*AIM OF THE TASK*. Your answer should be the exact lines of the data below from the one containing "cells are negative" through the one containing "(IHC) image of"; please include nothing else.

MATERIAL FOR THE TASK Block Start

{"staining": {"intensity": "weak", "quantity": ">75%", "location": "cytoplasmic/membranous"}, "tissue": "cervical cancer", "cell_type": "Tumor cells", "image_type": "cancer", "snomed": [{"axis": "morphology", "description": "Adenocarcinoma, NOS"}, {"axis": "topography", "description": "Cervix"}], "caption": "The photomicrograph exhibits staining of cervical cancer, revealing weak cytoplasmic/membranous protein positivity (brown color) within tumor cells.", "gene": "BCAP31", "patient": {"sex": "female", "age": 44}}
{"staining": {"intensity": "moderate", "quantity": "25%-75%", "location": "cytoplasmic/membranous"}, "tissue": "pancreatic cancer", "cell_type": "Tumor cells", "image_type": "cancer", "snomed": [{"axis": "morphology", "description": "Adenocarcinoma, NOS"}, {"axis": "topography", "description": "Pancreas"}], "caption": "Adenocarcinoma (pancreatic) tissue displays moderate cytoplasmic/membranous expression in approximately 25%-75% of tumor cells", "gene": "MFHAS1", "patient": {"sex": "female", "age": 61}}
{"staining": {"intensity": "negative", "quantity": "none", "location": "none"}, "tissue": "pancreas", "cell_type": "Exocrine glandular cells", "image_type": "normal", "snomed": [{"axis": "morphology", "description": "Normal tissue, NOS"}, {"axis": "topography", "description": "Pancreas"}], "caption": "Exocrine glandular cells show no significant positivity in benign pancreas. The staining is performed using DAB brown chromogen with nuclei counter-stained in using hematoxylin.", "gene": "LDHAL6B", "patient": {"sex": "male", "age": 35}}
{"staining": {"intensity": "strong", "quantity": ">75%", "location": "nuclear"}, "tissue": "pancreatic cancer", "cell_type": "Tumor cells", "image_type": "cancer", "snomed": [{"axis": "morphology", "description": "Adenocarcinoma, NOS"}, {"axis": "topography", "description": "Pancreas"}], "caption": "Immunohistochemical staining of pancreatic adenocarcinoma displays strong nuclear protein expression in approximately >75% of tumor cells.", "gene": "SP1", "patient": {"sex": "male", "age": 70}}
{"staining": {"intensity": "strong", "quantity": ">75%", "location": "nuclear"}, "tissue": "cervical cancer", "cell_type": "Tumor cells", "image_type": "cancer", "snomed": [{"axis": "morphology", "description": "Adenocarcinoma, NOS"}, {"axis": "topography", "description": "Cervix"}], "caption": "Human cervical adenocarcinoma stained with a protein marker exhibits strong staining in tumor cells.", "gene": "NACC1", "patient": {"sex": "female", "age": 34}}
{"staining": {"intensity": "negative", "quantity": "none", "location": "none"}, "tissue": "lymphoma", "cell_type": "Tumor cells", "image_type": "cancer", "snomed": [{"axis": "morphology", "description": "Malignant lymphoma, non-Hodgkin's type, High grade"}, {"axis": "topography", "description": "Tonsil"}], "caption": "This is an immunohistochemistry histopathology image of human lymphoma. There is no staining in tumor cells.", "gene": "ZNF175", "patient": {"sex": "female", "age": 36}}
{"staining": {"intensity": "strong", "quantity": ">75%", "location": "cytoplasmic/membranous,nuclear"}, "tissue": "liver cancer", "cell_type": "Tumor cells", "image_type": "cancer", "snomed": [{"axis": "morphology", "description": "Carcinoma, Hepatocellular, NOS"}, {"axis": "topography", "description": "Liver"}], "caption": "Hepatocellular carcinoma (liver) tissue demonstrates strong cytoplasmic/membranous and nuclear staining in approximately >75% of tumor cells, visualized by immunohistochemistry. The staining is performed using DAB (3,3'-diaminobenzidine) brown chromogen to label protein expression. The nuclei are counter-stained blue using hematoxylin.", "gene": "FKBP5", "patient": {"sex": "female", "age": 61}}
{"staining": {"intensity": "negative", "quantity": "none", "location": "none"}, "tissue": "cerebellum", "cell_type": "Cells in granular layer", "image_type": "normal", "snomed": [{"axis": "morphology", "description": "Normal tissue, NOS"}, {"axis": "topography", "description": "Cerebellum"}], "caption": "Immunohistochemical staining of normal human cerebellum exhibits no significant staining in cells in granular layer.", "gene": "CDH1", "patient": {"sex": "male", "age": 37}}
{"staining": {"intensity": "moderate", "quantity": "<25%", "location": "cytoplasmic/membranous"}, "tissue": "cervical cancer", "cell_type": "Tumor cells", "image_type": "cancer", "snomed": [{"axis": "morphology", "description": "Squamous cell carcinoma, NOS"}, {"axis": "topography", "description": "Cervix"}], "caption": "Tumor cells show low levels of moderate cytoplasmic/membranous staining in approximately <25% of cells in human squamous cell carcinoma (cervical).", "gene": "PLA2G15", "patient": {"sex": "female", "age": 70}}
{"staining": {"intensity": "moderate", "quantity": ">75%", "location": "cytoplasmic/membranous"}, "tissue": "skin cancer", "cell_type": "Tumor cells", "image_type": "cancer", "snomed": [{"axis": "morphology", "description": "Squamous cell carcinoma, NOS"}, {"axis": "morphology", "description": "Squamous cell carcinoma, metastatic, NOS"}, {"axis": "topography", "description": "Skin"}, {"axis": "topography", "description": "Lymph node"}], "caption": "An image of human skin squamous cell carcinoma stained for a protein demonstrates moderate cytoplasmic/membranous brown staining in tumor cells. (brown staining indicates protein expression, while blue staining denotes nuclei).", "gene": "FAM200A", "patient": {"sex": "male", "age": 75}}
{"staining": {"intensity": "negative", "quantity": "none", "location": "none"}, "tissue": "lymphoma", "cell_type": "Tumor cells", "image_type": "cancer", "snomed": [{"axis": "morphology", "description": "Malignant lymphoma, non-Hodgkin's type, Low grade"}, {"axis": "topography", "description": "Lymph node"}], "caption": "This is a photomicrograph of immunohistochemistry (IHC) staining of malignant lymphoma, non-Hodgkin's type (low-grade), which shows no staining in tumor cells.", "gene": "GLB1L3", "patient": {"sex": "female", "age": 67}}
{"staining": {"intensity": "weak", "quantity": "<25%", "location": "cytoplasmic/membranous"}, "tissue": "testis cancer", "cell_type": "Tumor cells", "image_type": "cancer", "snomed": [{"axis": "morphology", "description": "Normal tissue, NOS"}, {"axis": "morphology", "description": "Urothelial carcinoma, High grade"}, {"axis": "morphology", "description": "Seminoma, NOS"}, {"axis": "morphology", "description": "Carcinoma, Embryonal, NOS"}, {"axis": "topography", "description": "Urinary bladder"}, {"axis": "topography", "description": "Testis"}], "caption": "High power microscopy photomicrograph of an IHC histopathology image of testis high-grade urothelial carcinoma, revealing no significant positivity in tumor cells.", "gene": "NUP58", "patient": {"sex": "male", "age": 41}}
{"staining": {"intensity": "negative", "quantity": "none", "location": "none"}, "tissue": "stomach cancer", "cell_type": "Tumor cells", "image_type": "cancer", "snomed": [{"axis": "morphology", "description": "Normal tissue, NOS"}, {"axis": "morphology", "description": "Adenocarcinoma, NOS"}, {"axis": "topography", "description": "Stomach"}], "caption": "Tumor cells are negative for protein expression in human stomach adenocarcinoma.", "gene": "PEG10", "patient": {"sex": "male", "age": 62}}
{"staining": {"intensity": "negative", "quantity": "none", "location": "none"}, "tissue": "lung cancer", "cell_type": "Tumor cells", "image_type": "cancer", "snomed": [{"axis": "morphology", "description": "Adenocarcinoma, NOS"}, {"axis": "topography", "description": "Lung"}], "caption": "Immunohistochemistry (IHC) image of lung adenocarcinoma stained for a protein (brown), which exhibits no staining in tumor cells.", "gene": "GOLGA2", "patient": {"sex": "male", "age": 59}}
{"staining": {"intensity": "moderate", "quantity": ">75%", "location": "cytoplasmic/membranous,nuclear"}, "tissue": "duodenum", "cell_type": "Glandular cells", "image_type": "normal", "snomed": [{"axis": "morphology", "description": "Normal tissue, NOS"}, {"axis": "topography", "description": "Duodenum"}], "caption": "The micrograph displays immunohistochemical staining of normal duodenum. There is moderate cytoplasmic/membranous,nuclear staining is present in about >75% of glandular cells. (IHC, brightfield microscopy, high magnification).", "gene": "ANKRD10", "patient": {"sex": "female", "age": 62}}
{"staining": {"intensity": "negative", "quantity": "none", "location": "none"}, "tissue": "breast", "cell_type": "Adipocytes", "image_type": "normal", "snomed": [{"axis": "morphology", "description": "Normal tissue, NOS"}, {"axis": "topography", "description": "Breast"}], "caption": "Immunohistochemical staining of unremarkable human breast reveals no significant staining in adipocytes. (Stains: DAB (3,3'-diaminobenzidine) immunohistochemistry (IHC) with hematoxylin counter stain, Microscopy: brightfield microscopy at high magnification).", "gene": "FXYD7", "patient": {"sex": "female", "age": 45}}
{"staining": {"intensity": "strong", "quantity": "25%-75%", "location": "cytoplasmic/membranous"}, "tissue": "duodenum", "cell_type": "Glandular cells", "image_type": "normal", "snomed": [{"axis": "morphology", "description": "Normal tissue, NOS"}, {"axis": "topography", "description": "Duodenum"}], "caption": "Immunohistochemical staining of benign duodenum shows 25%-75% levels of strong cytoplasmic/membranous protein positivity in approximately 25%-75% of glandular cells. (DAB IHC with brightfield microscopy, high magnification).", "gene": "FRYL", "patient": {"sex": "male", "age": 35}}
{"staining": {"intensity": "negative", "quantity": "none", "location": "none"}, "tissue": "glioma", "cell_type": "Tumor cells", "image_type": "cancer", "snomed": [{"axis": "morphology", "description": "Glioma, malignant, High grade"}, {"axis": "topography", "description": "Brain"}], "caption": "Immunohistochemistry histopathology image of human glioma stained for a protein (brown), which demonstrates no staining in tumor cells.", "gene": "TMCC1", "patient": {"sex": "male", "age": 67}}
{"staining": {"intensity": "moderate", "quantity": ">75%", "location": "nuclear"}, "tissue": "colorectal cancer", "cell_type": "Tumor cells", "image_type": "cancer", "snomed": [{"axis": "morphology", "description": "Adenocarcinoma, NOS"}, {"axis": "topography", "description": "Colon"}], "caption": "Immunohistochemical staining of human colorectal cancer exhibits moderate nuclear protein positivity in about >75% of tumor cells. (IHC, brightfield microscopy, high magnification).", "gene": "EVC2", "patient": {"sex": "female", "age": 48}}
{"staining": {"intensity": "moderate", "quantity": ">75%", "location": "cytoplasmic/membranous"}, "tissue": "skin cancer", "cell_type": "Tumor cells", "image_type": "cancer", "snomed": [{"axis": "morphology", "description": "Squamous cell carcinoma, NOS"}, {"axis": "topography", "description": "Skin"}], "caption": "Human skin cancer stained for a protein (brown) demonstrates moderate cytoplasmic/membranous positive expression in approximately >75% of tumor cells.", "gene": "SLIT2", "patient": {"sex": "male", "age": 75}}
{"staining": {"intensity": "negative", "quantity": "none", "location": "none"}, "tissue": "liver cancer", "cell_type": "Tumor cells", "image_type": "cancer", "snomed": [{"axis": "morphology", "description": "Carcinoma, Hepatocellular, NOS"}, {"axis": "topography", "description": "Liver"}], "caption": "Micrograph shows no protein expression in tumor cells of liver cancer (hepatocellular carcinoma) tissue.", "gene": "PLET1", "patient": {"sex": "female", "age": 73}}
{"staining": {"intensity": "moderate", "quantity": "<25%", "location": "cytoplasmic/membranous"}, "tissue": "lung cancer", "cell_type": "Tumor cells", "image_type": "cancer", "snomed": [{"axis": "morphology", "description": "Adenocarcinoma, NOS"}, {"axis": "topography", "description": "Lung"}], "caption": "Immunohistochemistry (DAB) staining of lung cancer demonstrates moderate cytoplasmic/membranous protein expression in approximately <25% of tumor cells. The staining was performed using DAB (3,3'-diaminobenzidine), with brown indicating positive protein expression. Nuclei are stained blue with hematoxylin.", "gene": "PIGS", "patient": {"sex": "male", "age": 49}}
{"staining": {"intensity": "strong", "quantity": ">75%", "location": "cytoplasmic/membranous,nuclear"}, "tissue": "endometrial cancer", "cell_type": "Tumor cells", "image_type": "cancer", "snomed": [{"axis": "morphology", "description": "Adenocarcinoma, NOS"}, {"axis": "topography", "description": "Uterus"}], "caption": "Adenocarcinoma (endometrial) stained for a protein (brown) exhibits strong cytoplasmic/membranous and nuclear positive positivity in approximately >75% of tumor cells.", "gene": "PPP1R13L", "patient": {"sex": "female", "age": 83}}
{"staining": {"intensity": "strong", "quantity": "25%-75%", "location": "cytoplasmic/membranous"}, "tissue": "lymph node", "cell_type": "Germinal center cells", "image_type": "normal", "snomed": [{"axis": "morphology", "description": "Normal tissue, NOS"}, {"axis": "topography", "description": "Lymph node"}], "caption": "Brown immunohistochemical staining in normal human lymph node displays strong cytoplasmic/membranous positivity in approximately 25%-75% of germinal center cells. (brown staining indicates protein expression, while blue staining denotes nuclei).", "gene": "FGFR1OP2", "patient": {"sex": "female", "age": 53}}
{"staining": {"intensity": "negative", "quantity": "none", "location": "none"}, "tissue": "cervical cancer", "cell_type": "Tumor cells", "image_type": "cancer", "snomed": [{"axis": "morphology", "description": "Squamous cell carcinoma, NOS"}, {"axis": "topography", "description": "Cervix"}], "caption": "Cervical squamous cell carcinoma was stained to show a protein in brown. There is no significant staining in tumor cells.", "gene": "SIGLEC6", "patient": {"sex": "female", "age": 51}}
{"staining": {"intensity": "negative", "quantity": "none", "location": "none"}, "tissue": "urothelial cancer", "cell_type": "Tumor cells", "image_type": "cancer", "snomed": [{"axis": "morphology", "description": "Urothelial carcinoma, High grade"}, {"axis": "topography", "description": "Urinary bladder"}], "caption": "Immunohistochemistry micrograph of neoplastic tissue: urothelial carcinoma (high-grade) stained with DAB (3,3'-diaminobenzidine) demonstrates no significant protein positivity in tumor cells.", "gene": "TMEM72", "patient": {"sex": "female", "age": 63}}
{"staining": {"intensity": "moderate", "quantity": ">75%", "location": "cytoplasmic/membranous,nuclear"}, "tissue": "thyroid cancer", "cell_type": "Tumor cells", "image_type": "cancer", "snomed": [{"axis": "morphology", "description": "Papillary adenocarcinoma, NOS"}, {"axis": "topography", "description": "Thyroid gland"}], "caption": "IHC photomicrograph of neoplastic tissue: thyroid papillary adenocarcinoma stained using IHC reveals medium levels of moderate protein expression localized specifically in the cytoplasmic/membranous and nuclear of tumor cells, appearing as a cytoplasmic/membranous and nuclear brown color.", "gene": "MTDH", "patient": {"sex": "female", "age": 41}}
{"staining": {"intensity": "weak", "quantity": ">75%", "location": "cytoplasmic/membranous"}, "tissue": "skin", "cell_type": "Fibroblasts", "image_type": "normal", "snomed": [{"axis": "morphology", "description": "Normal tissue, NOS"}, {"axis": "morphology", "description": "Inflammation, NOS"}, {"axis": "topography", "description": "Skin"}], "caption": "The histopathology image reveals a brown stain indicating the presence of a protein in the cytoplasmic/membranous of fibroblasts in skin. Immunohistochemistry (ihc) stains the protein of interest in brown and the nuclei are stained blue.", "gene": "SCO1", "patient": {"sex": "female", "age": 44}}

MATERIAL FOR THE TASK Block End

*OUTPUT OF THE TASK*.
{"staining": {"intensity": "negative", "quantity": "none", "location": "none"}, "tissue": "stomach cancer", "cell_type": "Tumor cells", "image_type": "cancer", "snomed": [{"axis": "morphology", "description": "Normal tissue, NOS"}, {"axis": "morphology", "description": "Adenocarcinoma, NOS"}, {"axis": "topography", "description": "Stomach"}], "caption": "Tumor cells are negative for protein expression in human stomach adenocarcinoma.", "gene": "PEG10", "patient": {"sex": "male", "age": 62}}
{"staining": {"intensity": "negative", "quantity": "none", "location": "none"}, "tissue": "lung cancer", "cell_type": "Tumor cells", "image_type": "cancer", "snomed": [{"axis": "morphology", "description": "Adenocarcinoma, NOS"}, {"axis": "topography", "description": "Lung"}], "caption": "Immunohistochemistry (IHC) image of lung adenocarcinoma stained for a protein (brown), which exhibits no staining in tumor cells.", "gene": "GOLGA2", "patient": {"sex": "male", "age": 59}}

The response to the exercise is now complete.